Chronic pain problems are one of the most frequent complaints from emergency room visitors. Fifteen hospitals are now testing a new kind of pain reliever in the form of nasal spray.
The trial
Sprix, which is made Regency Therapeutics, was approved by the FDA for short-term pain management. Doctors will prescribe this new product and follow the progress of patients for 18 months.
“Moderate to moderately severe pain is one of the most common reasons patients seek care in emergency departments, but emergency department clinicians often do not provide adequate treatment of pain because of ingrained prescribing habits and concerns about the appropriate use of narcotic analgesics,” Charles Pollack, MD, Professor and Chairman, Department of Emergency Medicine, Pennsylvania Hospital, University of Pennsylvania Health System told American News Report. “One of the goals of our study is to understand the overall impact of acute pain and its different treatments on patients after they leave the emergency department, including patient satisfaction, quality of life, and back-to-work/normal activities outcomes.”
Preventing abuse
The main ingredient in Sprix is not habit forming, according to its makers. Researchers believe this could be a significant benefit.

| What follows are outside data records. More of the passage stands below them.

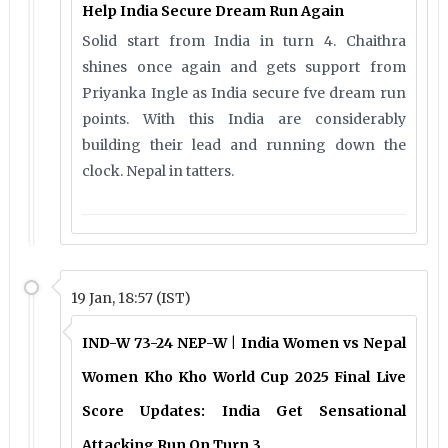
Help India Secure Dream Run Again
Solid start from India in turn 4. Chaithra
shines once again and gets support from
Priyanka Ingle as India secure fve dream run
points. With this India are considerably
building their lead and running down the
clock. Nepal in tatters.
19 Jan, 18:57 (IST)
IND-W 73-24 NEP-W | India Women vs Nepal
Women Kho Kho World Cup 2025 Final Live
Score Updates: India Get Sensational
Attacking Run On Turn 3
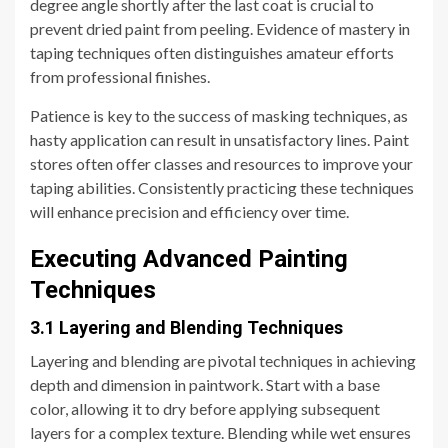
degree angle shortly after the last coat is crucial to
prevent dried paint from peeling. Evidence of mastery in
taping techniques often distinguishes amateur efforts
from professional finishes.
Patience is key to the success of masking techniques, as
hasty application can result in unsatisfactory lines. Paint
stores often offer classes and resources to improve your
taping abilities. Consistently practicing these techniques
will enhance precision and efficiency over time.
Executing Advanced Painting
Techniques
3.1 Layering and Blending Techniques
Layering and blending are pivotal techniques in achieving
depth and dimension in paintwork. Start with a base
color, allowing it to dry before applying subsequent
layers for a complex texture. Blending while wet ensures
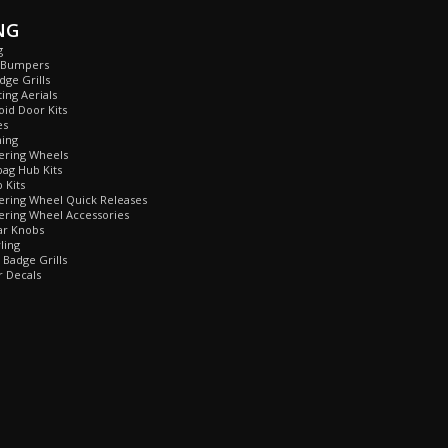
NG
g
 Bumpers
ge Grills
ing Aerials
id Door Kits
es
ing
ring Wheels
ag Hub Kits
Kits
ring Wheel Quick Releases
ring Wheel Accessories
r Knobs
ling
Badge Grills
 Decals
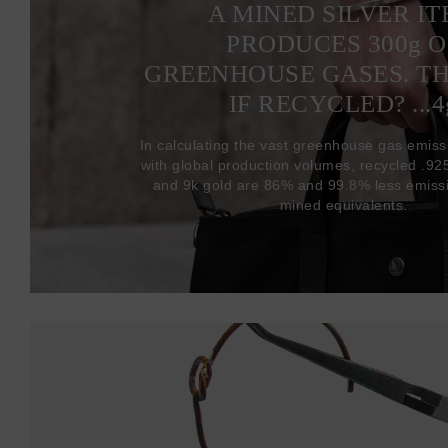
A MINED SILVER I
PRODUCES 300
g
O
GREENHOUSE GASES. T
IF RECYCLED? ...4
In calculating the vast greenhouse gas emiss
with global production volumes, recycled .925 
and 9k gold are 86% and 99.8% less emissi
mined equivalents.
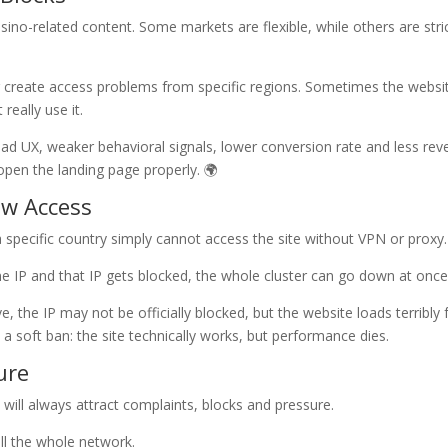
sino-related content. Some markets are flexible, while others are stri
r create access problems from specific regions. Sometimes the websit
really use it.
 bad UX, weaker behavioral signals, lower conversion rate and less rev
 open the landing page properly. 🌍
ow Access
 specific country simply cannot access the site without VPN or proxy.
one IP and that IP gets blocked, the whole cluster can go down at once
, the IP may not be officially blocked, but the website loads terribly
 a soft ban: the site technically works, but performance dies.
ure
 will always attract complaints, blocks and pressure.
ll the whole network.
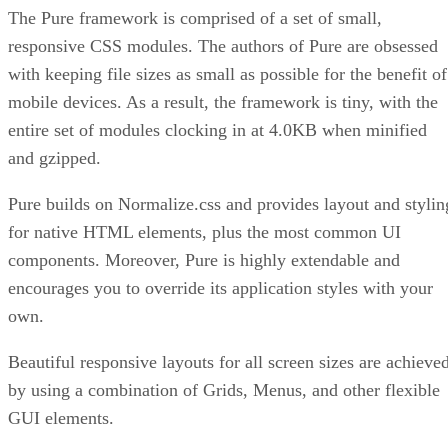
The Pure framework is comprised of a set of small,
responsive CSS modules. The authors of Pure are obsessed
with keeping file sizes as small as possible for the benefit of
mobile devices. As a result, the framework is tiny, with the
entire set of modules clocking in at 4.0KB when minified
and gzipped.
Pure builds on Normalize.css and provides layout and stylin
for native HTML elements, plus the most common UI
components. Moreover, Pure is highly extendable and
encourages you to override its application styles with your
own.
Beautiful responsive layouts for all screen sizes are achieve
by using a combination of Grids, Menus, and other flexible
GUI elements.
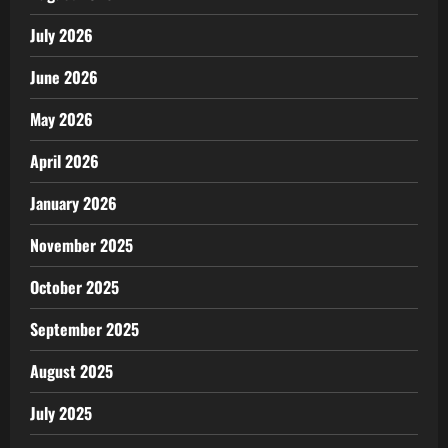
July 2026
June 2026
May 2026
April 2026
January 2026
November 2025
October 2025
September 2025
August 2025
July 2025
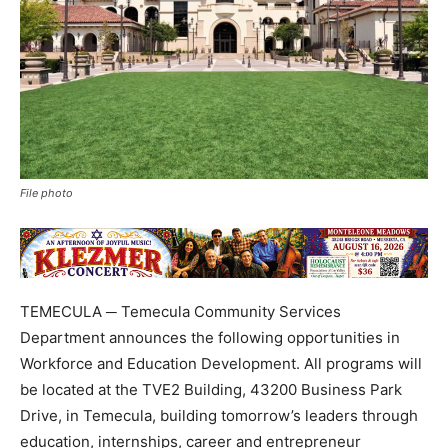
File photo
TEMECULA ─ Temecula Community Services
Department announces the following opportunities in
Workforce and Education Development. All programs will
be located at the TVE2 Building, 43200 Business Park
Drive, in Temecula, building tomorrow’s leaders through
education, internships, career and entrepreneur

“We are very interested in comparing the response of emergency room patients to Sprix vs. narcotics during the management of acute moderate to moderately severe pain. By providing funds to a group of academically oriented emergency medicine physicians to design and carry out this trial, we felt we could obtain high quality information of interest to both of us,” said David Bregman, MD, Medical Director of Luitpold Pharmaceuticals, the parent company of Regency Therapeutics.
“The emergency department, unfortunately, can be a gateway for the misuse and abuse of narcotics. As emergency care providers, we need to balance the real need to treat acute pain, but also manage our responsibility to our patients,” said Knox H. Todd, MD, Professor and Chair of the Department of Emergency Medicine,UniversityofTexas MD Anderson Cancer Center.